渡邊希
PEOPLEText: Mariko Takei
作品に、黒と赤を使っているその理由は何ですか?
黒は、私が無になれる、そして、人が色に惑わされないで見ることのできる色だということです。吸い込まれることに集中してくれる色だというのが大きな理由です。鉄分の科学反応で黒くなるその力というのは、絶対に他では作れない黒だから。
「ドロシー」(2005)/ ギャラリー門馬ANNEX「渡邊希展 – うるし恋しなまめかし-」展示風景
赤は、宗教的な意味合いというか、お祭りとか葬儀とか鳥居とか、人に「魔」的な印象を与えるのと、逆に元気になったり、盛り上げたりという、興奮の色だと思うから、象徴的なものを作りたい時は赤を使います。札幌のギャラリー門馬ANNEXで展示した「ドロシー」(2005)という作品は、この空間での展示の為に作った作品なのですが、全く艶がなく、森を覗かせようという意識を赤で引きつける、「門」のような感じのイメージがあり、この作品には、赤を使っています。

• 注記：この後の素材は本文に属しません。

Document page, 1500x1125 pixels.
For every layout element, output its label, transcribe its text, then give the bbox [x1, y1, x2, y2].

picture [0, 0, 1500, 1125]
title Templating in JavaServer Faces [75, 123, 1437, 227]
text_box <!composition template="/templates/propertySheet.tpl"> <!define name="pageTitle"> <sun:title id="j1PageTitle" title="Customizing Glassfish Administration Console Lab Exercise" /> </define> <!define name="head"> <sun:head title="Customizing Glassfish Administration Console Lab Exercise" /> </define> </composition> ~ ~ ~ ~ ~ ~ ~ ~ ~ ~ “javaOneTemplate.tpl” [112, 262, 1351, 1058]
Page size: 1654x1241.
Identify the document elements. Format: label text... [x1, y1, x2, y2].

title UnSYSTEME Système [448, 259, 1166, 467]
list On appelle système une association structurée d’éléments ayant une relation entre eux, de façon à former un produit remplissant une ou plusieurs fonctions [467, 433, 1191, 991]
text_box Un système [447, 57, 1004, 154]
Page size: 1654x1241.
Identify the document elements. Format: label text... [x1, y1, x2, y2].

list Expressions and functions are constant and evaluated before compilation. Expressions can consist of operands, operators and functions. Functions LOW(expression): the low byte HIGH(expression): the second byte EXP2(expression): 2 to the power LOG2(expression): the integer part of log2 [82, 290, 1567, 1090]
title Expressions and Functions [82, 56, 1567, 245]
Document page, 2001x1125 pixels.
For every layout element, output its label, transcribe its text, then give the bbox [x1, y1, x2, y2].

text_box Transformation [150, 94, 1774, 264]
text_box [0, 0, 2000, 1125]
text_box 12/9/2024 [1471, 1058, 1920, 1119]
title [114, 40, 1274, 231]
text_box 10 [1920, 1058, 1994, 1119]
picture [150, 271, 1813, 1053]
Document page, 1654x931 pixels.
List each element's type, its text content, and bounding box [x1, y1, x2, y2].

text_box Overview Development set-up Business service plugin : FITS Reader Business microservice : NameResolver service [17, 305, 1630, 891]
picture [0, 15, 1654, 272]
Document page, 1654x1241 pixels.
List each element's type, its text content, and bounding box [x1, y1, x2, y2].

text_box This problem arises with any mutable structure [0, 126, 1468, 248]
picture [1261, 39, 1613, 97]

赤の作品では、鏡のように見える表現は追っていなくて、漆の中に赤い顔料を使っているので、漆に不純物がはいるのです。色鮮やかにはなりますが、吸い込まれる奥行きというのとは、また違うものになります。
「女こゝろ」(2009)乾漆(漆、麻布、地の粉)
「女こゝろ」(2009)は、赤黒それぞれマットと艶の2種類があるのですが、マットの方が自然光で形が変わるというのが生きていて、艶の方は、目の前に立つといろんな自分を映り込む効果が強いです。この作品は、一枚の板から、ちょこっとだけ出っ張りがある作品で、24時間日が射す方向が変わる度に違う形に見えるという、女の人みたいですよね。
「skin」(2005)乾漆(漆、麻布、地の粉)
作品をつくる上でインスピレーションになっているものはありますか?
例えば「skin」(2005)だと、自然なものを形に固めたいと思うから、カーテンとか。カーテンの揺れているのが美しいと思うから、「今の揺れいいね。固めたい!」っていうのがあります。あと、人が着ている服があって、でも人がいない服だけの状態で、だけど人が入っているふうに見えるその形とか。そういうのが面白くて、固めてみたいと思うのです。
今後、どんな作品を制作してみたいですか?
真っ黒な空間で展示してみたいです。少しだけ照明で照らして、床一面に、北海道ならラベンダーや、白いバラ、白い花などで、作品の見え方を変えるというようなインスタレーションをしようと思っています。
あと、今は艶やマットのシリーズを展開していますが、これからは、どんどん朽ちていく表現がしてみたいです。お花とかも枯れていくところに美しさを感じるのですが、滅びていく美しさというというか。漆も紫外線に当てると劣化して、透明感がなくなり曇っていくのです。漆は酸にもアルカリにも強いのですが、紫外線にだけは弱いのです。後世生き残って土の中に還っていくためにある、自然の条件なのですね。それを利用したインスタレーションをしてみたいです。
今後の展覧会予定は?
今秋に7つくらい展示の予定があります。9月始めに上海の美術館で展示がある他、10月に会津の芸術祭で日本の漆造形作家が集まって作品を展示します。あとカナダや札幌、来年にはロンドンやニューヨークでも展示を行います。